I remember the high school days were rough. Besides struggling with algebra, geometry and calc (which I gave up on), there was that awful experience of finding out who I was. I wasn’t good enough to be involved in any sport. Band was an opening (tenor sax for four years) but dealing with everyday issues was hard. Was my hair cut right? Were my clothes acceptable? When the girls talked about me was it during a laugh session? As I said, like every other high school kid, I was unsure of myself.
The big no-no was wearing the color purple on a Thursday. Although there was no way of verifying it, the color purple signified a life style that no one wanted to be associated with in high school. The homophobic titles given out during that time are familiar to one and all. So purple and pink ended up being the colors guys avoided at all costs.

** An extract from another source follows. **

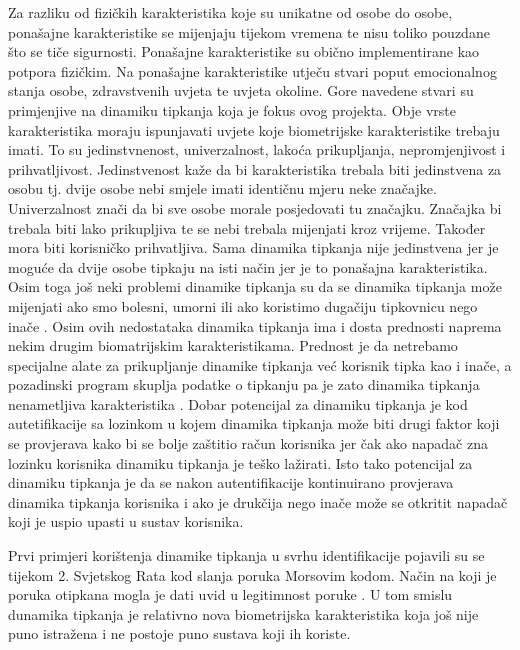 \documentclass[]{foi}
\begin{document}
Za razliku od fizičkih karakteristika koje su unikatne od osobe do osobe, ponašajne karakteristike se mijenjaju tijekom vremena te nisu toliko pouzdane što se tiče sigurnosti. Ponašajne karakteristike su obično implementirane kao potpora fizičkim. Na ponašajne karakteristike utječu stvari poput emocionalnog stanja osobe, zdravstvenih uvjeta te uvjeta okoline. Gore navedene stvari su primjenjive na dinamiku tipkanja koja je fokus ovog projekta. Obje vrste karakteristika moraju ispunjavati uvjete koje biometrijske karakteristike trebaju imati. To su jedinstvnenost, univerzalnost, lakoća prikupljanja, nepromjenjivost i prihvatljivost.\cite{Kasprowski2022} Jedinstvenost kaže da bi karakteristika trebala biti jedinstvena za osobu tj. dvije osobe nebi smjele imati identičnu mjeru neke značajke. Univerzalnost znači da bi sve osobe morale posjedovati tu značajku. Značajka bi trebala biti lako prikupljiva te se nebi trebala mijenjati kroz vrijeme. Također mora biti korisničko prihvatljiva. Sama dinamika tipkanja nije jedinstvena jer je moguće da dvije osobe tipkaju na isti način jer je to ponašajna karakteristika. Osim toga još neki problemi dinamike tipkanja su da se dinamika tipkanja može mijenjati ako smo bolesni, umorni ili ako koristimo dugačiju tipkovnicu nego inače \cite{Chang2021}. Osim ovih nedostataka dinamika tipkanja ima i dosta prednosti naprema nekim drugim biomatrijskim karakteristikama. Prednost je da netrebamo specijalne alate za prikupljanje dinamike tipkanja već korisnik tipka kao i inače, a pozadinski program skuplja podatke o tipkanju pa je zato dinamika tipkanja nenametljiva karakteristika \cite{Chang2021}. Dobar potencijal za dinamiku tipkanja je kod autetifikacije sa lozinkom u kojem dinamika tipkanja može biti drugi faktor koji se provjerava kako bi se bolje zaštitio račun korisnika jer čak ako napadač zna lozinku korisnika dinamiku tipkanja je teško lažirati. Isto tako potencijal za dinamiku tipkanja je da se nakon autentifikacije kontinuirano provjerava dinamika tipkanja korisnika i ako je drukčija nego inače može se otkritit napadač koji je uspio upasti u sustav korisnika.

Prvi primjeri korištenja dinamike tipkanja u svrhu identifikacije pojavili su se tijekom 2. Svjetskog Rata kod slanja poruka Morsovim kodom. Način na koji je poruka otipkana mogla je dati uvid u legitimnost poruke \cite{Haring2007}. U tom smislu dunamika tipkanja je relativno nova biometrijska karakteristika koja još nije puno istražena i ne postoje puno sustava koji ih koriste. 
\end{document}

We found that bullying in our son’s grade school and high school classes also followed the same path. Because of that, having that history in our lives, we determined that we wanted to spare all our customers’ sons that same fate. So we began asking for the gender of the child to insure that the boys never received pink.
Recently we received the following email from a parent. I’m including it in full.
I have been a loyal customer since 2007. I love the convenience and quality of the products you offer! Thank you for providing such a valuable service.
I’m reaching out to provide some unsolicited feedback. I would like to encourage you to stop asking the gender of your students, and start considering all supplies to be gender neutral. My son identifies as male and likes pink. My daughter indentifies as female and likes blue and green. My son has a friend, who is female, but identifies as male – what supplies would you provide in this case?
If colors are important to your ordering process, perhaps you could change your form to ask what their favorite colors(s) are.
I don’t want to be crude, but unless the supplies you are offering involve using one’s private parts, there is simply no reason to ask the boy/girl question!
Sara’s right. The world has changed and it’s time for us to change as well. We’ll be setting up all new schools online without the gender question and we’ll be going through those already online to remove it there as well.
Pink has become the anti-cancer color, used by athletes around the world to show their support for the efforts of organizations such as the Susan Koman for the Cure Organizaition. As a family that has dealt with breast cancer, I can tell you that pink is a great color for everyone. I know our grandson loves it.
Thanks, Sara. We’re happy to listen to our customers and make changes when necessary.